Collaborative project with Flinders University “blow in a bag” breath test for cancer

Prof Andre LuitenFlinders University Researcher Dr Roger Yazbek, who is collaborating on an ARC Linkage grant with Prof Andre Luiten on cancer detection, has recently had the following article published in The Advertiser on their research “blow in the bag” breath test for cancer.

They hope the relatively cheap, non-invasive and rapid tests will eventually be similar to breast screening tests, giving an early warning for people who return a positive result to seek further testing.

Flinders University researcher Dr Roger Yazbek is leading the innovative project at the Flinders School of Medicine Breath Analysis Research Laboratory.

He noted that many people think expelled breath is simply carbon dioxide but he said it could carry clues to a range of cancers.

“With more than 2000 compounds in a single human breath, there is plenty of information there about the state of our health,” he said.

“We are developing a comprehensive breath analysis program which covers a range of things including cancers and the results so far are very promising.

“We are still at the laboratory research stage but in the near future hope to extend to clinical trials.

“We have started collecting breath samples from a range of patients to identify a range of biomarkers for cancer — once we have this data, we will conduct validation trials to roll out some of the first tests, perhaps in less than five years.”

The project is initially focusing on gastrointestinal conditions such as stomach cancer and oesophageal cancer. About 1300 and 2000 Australians are diagnosed with these cancers respectively each year.

Dr Yazbek noted the symptoms of oesophageal cancer manifested late, and an early warning test would save lives.

The breath tests use both passive and active tests. The passive tests measures the various compounds a person exhales, looking for clues to health problems.

The active tests involves giving a person a liquid that interacts with an enzyme unique to a cancer, then checking to see if the exhaled breath carries the telltale resulting biomarker.
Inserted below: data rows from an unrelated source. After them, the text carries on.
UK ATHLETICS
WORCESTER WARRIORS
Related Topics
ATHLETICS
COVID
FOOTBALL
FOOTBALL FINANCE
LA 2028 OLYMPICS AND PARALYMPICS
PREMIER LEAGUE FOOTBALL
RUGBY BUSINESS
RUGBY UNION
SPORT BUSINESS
The research team intend to expand the project to develop a test for inflammatory bowel disease.

They also are collaborating with University of Adelaide and Women’s and Children’s

Hospital to develop novel breath analysis tools to manage other serious conditions, including cystic fibrosis, neurodegenerative diseases and general gut disorders.

Dr Yazbek emphasised that the new technique would not replace existing tests.

“For oesophageal cancer, you would target those most at risk due to age and lifestyle, much like breast screening, and if there was a positive result you would refer them for further traditional tests,” he said.

“A rapid, simple and non-invasive tool would help to guide better clinical management, avoiding repeated and costly invasive tissue testing which also significantly impacts patients’ quality of life.”

A proof-of-concept paper, In Vitro Development and Validation of a Non-Invasive 13C-Stable Isotope Assay for Ornithine Decarboxylase (ODC), was recently published in the Journal of Breath Research, describing how ODC in human breath can be used as a potential prognostic marker for oesophageal cancer.